[WRITTEN TASK]: Repeat the data word for word and skip the pictures.

^^^^^^^^^^^^^^^^

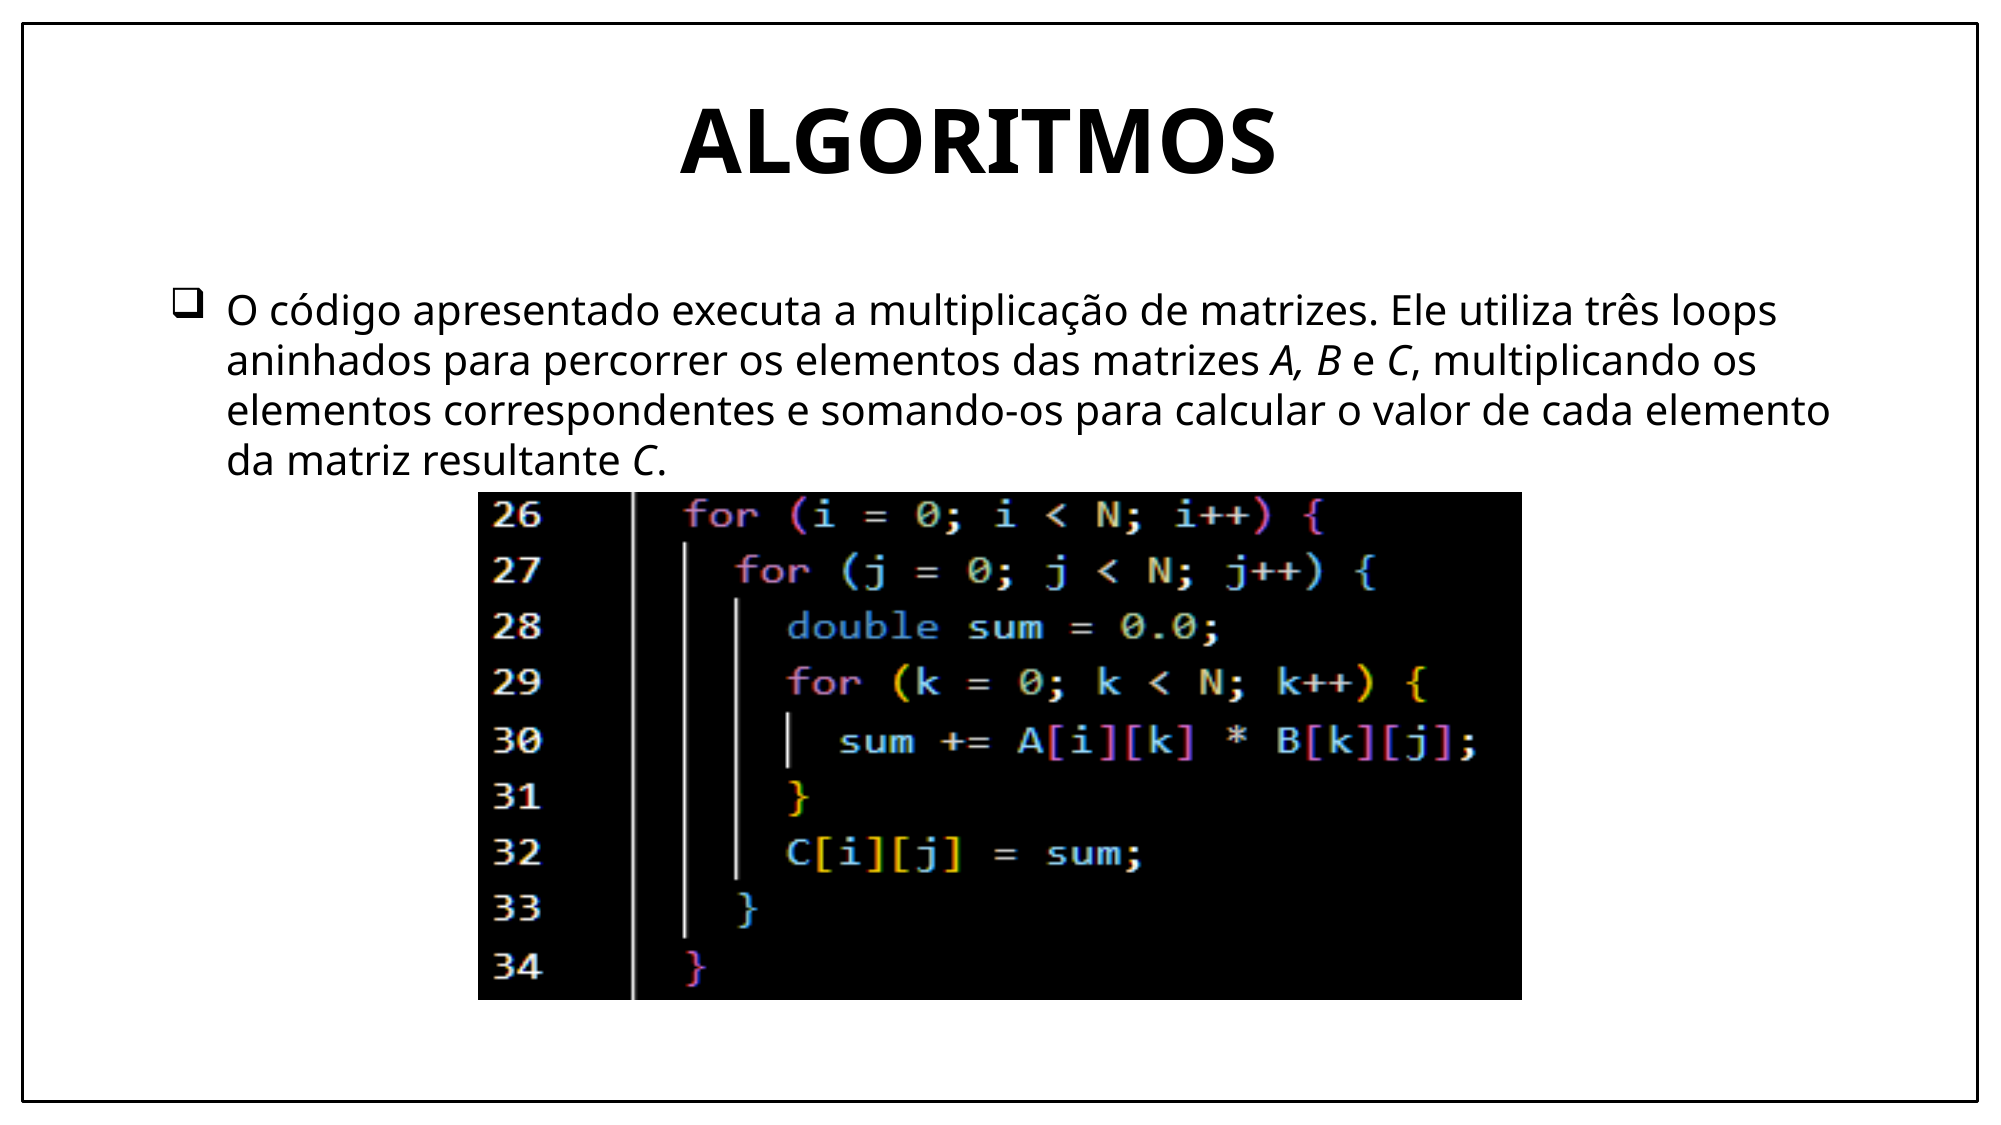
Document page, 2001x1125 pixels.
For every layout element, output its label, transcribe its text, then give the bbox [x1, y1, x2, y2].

title ALGORITMOS [136, 69, 1822, 224]
subtitle O código apresentado executa a multiplicação de matrizes. Ele utiliza três loops aninhados para percorrer os elementos das matrizes A, B e C, multiplicando os elementos correspondentes e somando-os para calcular o valor de cada elemento da matriz resultante C. [135, 268, 1860, 1069]
picture [478, 492, 1522, 1000]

^^^^^^^^^^^^^^^^

[EXERCISE SOLUTION]:
Document page, 2001x1125 pixels.
For every layout element, output its label, transcribe its text, then give the bbox [x1, y1, x2, y2].

title ALGORITMOS [136, 69, 1822, 224]
subtitle O código apresentado executa a multiplicação de matrizes. Ele utiliza três loops aninhados para percorrer os elementos das matrizes A, B e C, multiplicando os elementos correspondentes e somando-os para calcular o valor de cada elemento da matriz resultante C. [135, 268, 1860, 1069]
picture [478, 492, 1522, 1000]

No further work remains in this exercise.